Endlich kommt der Bus nach Kaliningrad. Knapp ein Dutzend Reisende steigen ein. Nicht mal ein Drittel der Plätze ist besetzt. Der Bus verlässt Vilnius durch Gewerbe- und Wohngebiete. In den Gärten und an den Fenstern hängen litauische Fahnen. 2018 feiert das Land hundert Jahre Staatsgründung. Auf der Europastraße 28 geht es durch hügelige Landschaften.
Russland empfindet NATO-Stationierung als Bedrohung
Etwa 70 Kilometer weiter im Norden, nahe dem Ort Rukla, hat die NATO vor gut einem Jahr eine multinationale Kampftruppe stationiert, unter deutscher Führung. Russische Politiker bezeichnen das als Bedrohung.
Auf einem der vorderen Plätze sitzt Tatjana Laskowskaja und schaut aus dem Fenster. Sie hat einen erwachsenen Sohn und lebt in Kaliningrad. Hat sie Angst vor der NATO?
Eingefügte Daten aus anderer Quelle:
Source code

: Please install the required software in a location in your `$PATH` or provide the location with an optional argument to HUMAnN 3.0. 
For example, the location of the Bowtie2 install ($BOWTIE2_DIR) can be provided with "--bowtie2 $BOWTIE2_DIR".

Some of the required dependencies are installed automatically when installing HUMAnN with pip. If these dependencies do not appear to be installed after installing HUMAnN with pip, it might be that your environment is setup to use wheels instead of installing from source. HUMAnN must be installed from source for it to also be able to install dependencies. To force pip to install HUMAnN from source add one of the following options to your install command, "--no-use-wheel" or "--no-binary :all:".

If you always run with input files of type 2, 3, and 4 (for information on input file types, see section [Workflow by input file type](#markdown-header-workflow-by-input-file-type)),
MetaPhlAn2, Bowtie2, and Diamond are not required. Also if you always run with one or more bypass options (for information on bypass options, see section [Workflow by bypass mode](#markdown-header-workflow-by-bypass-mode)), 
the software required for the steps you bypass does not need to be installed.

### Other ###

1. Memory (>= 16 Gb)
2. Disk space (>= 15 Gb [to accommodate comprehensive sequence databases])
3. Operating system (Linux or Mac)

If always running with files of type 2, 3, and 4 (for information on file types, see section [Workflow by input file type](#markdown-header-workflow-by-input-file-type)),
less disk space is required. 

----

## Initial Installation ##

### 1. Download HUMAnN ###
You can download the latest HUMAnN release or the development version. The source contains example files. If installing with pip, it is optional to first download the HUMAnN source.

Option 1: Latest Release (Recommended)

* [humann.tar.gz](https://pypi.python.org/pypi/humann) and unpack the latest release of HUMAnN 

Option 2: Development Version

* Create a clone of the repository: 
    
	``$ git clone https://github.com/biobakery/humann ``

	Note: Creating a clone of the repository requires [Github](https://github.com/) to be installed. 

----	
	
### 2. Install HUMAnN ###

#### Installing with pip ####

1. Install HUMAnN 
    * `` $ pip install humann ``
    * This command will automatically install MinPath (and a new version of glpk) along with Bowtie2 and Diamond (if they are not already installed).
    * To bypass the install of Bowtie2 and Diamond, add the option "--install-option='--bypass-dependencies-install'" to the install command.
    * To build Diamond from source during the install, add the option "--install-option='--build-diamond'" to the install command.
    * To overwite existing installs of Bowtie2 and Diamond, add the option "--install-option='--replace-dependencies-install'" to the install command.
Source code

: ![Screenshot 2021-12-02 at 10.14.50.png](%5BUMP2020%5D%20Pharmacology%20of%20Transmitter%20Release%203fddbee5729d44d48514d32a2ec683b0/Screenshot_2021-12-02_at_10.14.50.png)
"Machen Sie keine Witze! Das ist lächerlich. Natürlich kann es sein, dass die russische Führung irgendwelche Schritte zum Schutz vor der NATO unternimmt. Aber in Kaliningrad wird der Krieg als allerletztes ausbrechen. Wir sind friedlich, wir sind gut, wir lieben alle.
Im Übrigen: Was ist denn schon Litauen gegen Russland. Wenn Russland wollte, hätte es längst..."
Sie spricht den Satz nicht zu Ende. Tatjana Laskowskaja kommt alle paar Wochen nach Vilnius, ihr Freund lebt dort. Die Menschen in Litauen begegnen ihr durchweg freundlich, sagt sie. Und auch an der Grenze bekomme sie von der politischen Zuspitzung nichts mit.
"Die Kontrollen laufen wie immer. Zoll ist nun mal Zoll. Die Russen machen weit mehr Probleme als die Litauer. Alles hängt davon ab, ob sie uns zwingen, mit unserem Gepäck auszusteigen."
"Die Menschen sind einander sehr wohlgesonnen"
Nach drei Stunden nähert sich der Bus der Grenze. Eine litauische Beamtin kommt in den Bus, sammelt die Pässe ein, verschwindet in einem Abfertigungshäuschen. Dann muss jeder aussteigen und seinen Pass wieder abholen. Auf der russischen Seite erneutes Aussteigen. Auch das Gepäck muss raus und wird durchleuchtet. Nach etwa zwei Stunden an der Grenze fährt der Bus weiter.
Alla steht vor dem Getränkeautomaten im Bus. Sie möchte Cappuccino. Wladimir Abramow trinkt Kakao. Er ist Russe, Rentner, lebt in Weißrussland und will in Kaliningrad Verwandte besuchen.
"Ich reise viel, ich bin alle drei Monate in der Ukraine, in Russland, in Kasachstan, im Baltikum, in Polen. Die Probleme zwischen den Staaten sind erfunden. Die Menschen, mit denen ich zu tun habe, das sage ich Ihnen aus vollster Überzeugung, sind einander alle sehr wohl gesonnen."
Der Bus fährt nun durch einsame Weiten. Das Land rechts und links der Straße ist unbestellt. Dann ein Ort: Tschernjachowsk. An einer Autowerkstatt hängt ein Schild: "Wo wir sind, ist der Sieg." Irgendwo hier soll Russland seine Iskander-Raketen stationiert haben, atomar bestückbare Kurzstreckenraketen, von denen sich die NATO-Staaten bedroht fühlen. Wladimir Abramow nippt an seinem Becher:
"In jedem Konflikt sind immer beide Seiten schuld. Die Menschen müssen miteinander reden."